--- Aim ---
Lay out the lines of the material below as a JSON list of strings, one string per line with blank lines left out. Begin at the line that has "pose: elev=259.7 azim=293.2" and stop after the last line of the material.

Data records:
— Begin —

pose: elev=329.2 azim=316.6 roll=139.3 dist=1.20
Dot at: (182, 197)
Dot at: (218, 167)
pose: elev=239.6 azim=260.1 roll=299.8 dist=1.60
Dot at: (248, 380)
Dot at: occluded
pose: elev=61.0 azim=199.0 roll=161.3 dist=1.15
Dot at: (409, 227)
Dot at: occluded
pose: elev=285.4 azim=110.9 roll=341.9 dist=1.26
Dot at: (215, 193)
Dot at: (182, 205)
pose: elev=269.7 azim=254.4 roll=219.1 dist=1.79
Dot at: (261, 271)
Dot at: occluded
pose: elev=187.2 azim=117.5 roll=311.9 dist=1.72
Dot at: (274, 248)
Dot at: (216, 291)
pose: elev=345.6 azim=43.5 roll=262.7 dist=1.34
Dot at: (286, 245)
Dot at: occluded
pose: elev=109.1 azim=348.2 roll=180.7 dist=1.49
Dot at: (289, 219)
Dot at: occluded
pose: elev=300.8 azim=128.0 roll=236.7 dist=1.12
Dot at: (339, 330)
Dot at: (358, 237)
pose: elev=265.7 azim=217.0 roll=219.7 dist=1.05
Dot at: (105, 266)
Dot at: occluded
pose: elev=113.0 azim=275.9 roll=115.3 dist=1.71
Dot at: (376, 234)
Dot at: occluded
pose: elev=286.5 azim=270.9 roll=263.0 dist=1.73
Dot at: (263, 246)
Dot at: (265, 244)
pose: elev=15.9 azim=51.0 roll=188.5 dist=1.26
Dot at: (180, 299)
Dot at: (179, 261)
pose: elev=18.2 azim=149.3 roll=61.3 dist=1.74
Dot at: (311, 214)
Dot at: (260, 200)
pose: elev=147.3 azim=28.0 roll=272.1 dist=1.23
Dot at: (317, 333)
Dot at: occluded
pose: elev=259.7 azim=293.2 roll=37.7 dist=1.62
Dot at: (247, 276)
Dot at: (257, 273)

— End —

--- Exercise response ---
[
  "pose: elev=259.7 azim=293.2 roll=37.7 dist=1.62",
  "Dot at: (247, 276)",
  "Dot at: (257, 273)"
]